Sandy’s safe, monotonous life is about to be upturned in an unexpected fashion. His identity is stolen by a woman (McCarthy) living on the other side of the country. She creates a fake credit card in his name and racks up a huge credit card bill. She also gets involved with a crime syndicate and ends up being arrested for punching a police officer. After skipping bail, the cops turn up at the real Sandy’s doorstep with an arrest warrant. Suffice to say he doesn’t know what the hell is going on.

It couldn’t come at a worse time for Sandy. A new job opportunity has arisen with a huge pay increase… but his potential employer is concerned as a result of these recent events. The cops don’t seem to be doing much and so it’s up to Sandy to track down this mysterious woman and clear his name.
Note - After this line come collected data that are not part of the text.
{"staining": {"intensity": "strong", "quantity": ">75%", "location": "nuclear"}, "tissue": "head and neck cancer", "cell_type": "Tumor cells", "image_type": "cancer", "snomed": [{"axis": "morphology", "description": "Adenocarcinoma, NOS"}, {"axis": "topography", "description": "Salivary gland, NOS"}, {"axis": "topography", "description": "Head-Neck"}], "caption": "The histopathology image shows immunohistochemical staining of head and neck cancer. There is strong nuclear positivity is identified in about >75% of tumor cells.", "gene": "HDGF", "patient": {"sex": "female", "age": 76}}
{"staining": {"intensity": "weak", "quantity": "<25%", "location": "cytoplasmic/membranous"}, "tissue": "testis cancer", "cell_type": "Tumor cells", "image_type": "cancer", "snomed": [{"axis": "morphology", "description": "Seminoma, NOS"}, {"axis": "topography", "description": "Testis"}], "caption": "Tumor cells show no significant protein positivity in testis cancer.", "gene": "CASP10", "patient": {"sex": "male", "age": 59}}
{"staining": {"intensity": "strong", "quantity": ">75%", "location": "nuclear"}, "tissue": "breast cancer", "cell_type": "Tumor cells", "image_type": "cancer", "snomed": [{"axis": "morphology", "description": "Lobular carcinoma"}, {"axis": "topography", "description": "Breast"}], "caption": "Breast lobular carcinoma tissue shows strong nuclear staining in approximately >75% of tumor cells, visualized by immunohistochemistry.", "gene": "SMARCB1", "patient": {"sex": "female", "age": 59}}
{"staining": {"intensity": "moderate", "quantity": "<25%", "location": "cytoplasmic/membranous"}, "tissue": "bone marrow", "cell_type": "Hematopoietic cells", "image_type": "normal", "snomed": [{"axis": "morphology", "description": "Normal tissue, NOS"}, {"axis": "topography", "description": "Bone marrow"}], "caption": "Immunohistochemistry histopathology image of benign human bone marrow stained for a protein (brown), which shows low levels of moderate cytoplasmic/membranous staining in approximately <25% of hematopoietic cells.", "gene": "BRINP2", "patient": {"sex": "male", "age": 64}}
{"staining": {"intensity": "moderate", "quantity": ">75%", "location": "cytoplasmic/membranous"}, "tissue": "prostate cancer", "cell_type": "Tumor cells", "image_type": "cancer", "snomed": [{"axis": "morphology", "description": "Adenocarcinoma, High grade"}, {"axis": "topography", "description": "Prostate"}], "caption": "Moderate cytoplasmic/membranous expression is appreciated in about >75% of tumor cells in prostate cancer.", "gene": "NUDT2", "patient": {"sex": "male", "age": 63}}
The plan is to travel to Florida, drag her back to Denver and present her to the police.

Finding her proves to be the easy part. Taking her into custody will be much more difficult. This is a woman who is an expert in deception and manipulation. Complicating the situation is the fact that others are looking to get their hands on her – two goons working for a disgruntled mobster in jail, and a bounty hunter hoping to collect $50,000. It all adds up to a wild adventure across the country.

This film has been savaged by many critics in the United States but I honestly think it’s not too bad. Jason Bateman does what he does best – playing the “straight” guy who tries to act normal when everyone around him is insane. Melissa McCarthy has fun in her role. It’s as if she’s been tasked with creating the most annoying person alive… and she does a pretty good job.

There are some humorous scenes and a few surprising plot developments along the way. Further, there’s a darker undercurrent to the story which first reveals itself in a scene involving the female Sandy in a car outside a motel room. There’s also some risky, politically incorrect material that makes reference to McCarthy and her character’s overweight figure.

While it held my attention for the most part, writers Craig Mazin and Jerry Eeten have struggled to come up with a decent ending. There’s a moment when the two Sandys sit down to have dinner in a nice restaurant and it all slides downhill from there. The film’s darker elements are brushed aside and we’re left with a zany, feel-good finale.